Musical Creativity in Restoration England is the first comprehensive investigation of approaches to creating music in late seventeenth-century England. Understanding creativity during this period is particularly challenging because many of our basic assumptions about composition – such as concepts of originality, inspiration and genius – were not yet fully developed. In adopting a new methodology that takes into account the historical contexts in which sources were produced, Rebecca Herissone challenges current assumptions about compositional processes and offers new interpretations of the relationships between notation, performance, improvisation and musical memory. She uncovers a creative culture that was predominantly communal, and reveals several distinct approaches to composition, determined not by individuals, but by the practical function of the music. Herissone's new and original interpretations pose a fundamental challenge to our preconceptions about what it meant to be a composer in the seventeenth century and raise broader questions about the interpretation of early modern notation.

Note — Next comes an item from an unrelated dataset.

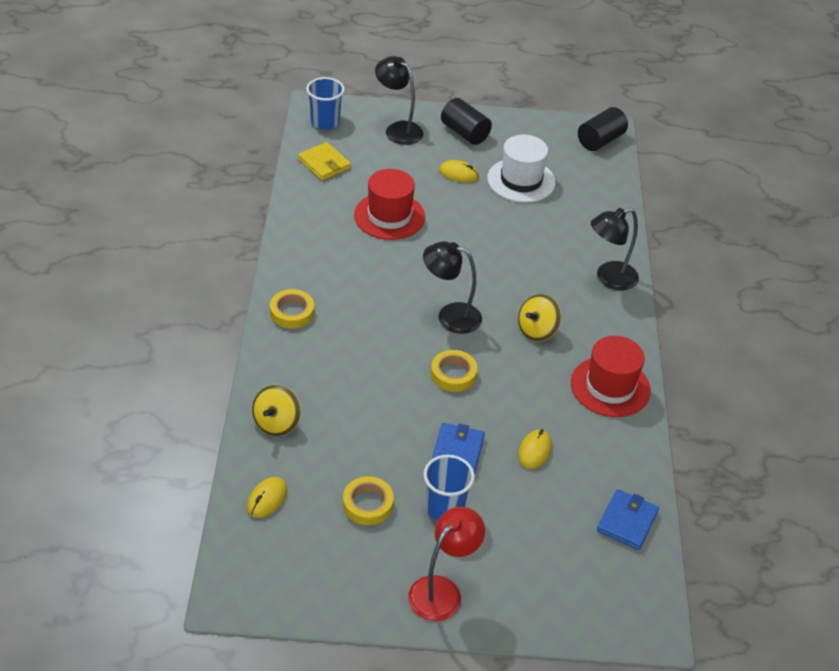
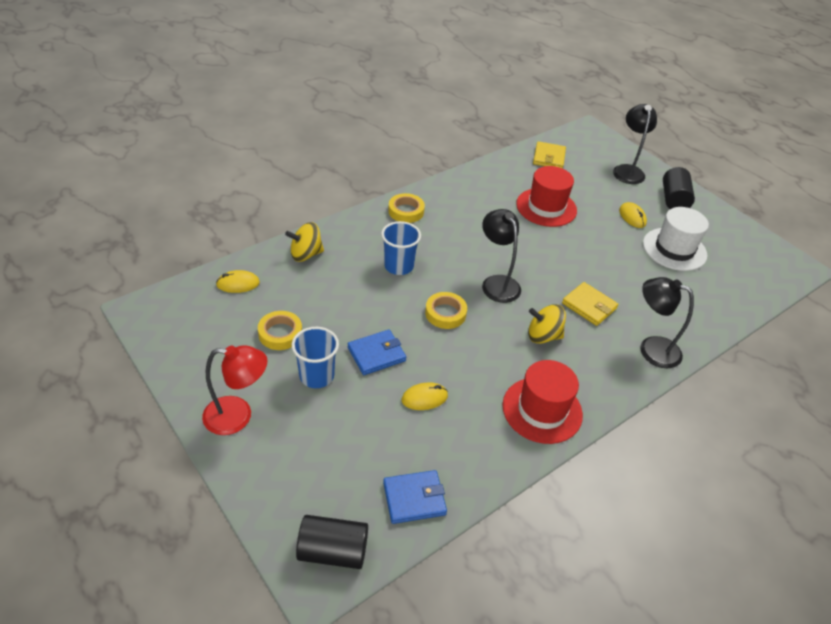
camera: 50 degrees right, 0 degrees up
(325, 122) = (584, 139): blue cup -> blue cup (399, 266)
(532, 279) = (589, 306): none -> yellow wallet
(600, 141) = (781, 268): black cylinder -> black cylinder (333, 551)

• Provides a comprehensive account of how music was created and recreated by musicians in the late seventeenth century, allowing the reader to develop a fuller understanding of musical creativity • Challenges preconceptions about what 'composition' entails, including assumptions about originality and the primacy of the composer • Places individuals within the context of the institutions and cultures in which they trained and worked and emphasises the importance of collaborative creativity in the period
Contents
Part I. Creative Contexts and Principles: 1. Imitation, originality and authorship; 2. Sources and their functions; Part II. Creative Strategies: 3. 'Ye Fowle Originall in Score': initial invention and the functions of notation; 4. 'I have here sent ye full Anthems': serial recomposition and the culture of transmission; 5. 'For Seaverall Friends': private music and the study of musical texts; 6. 'His mind be filled with the materiall': arrangement, improvisation and the role of memory.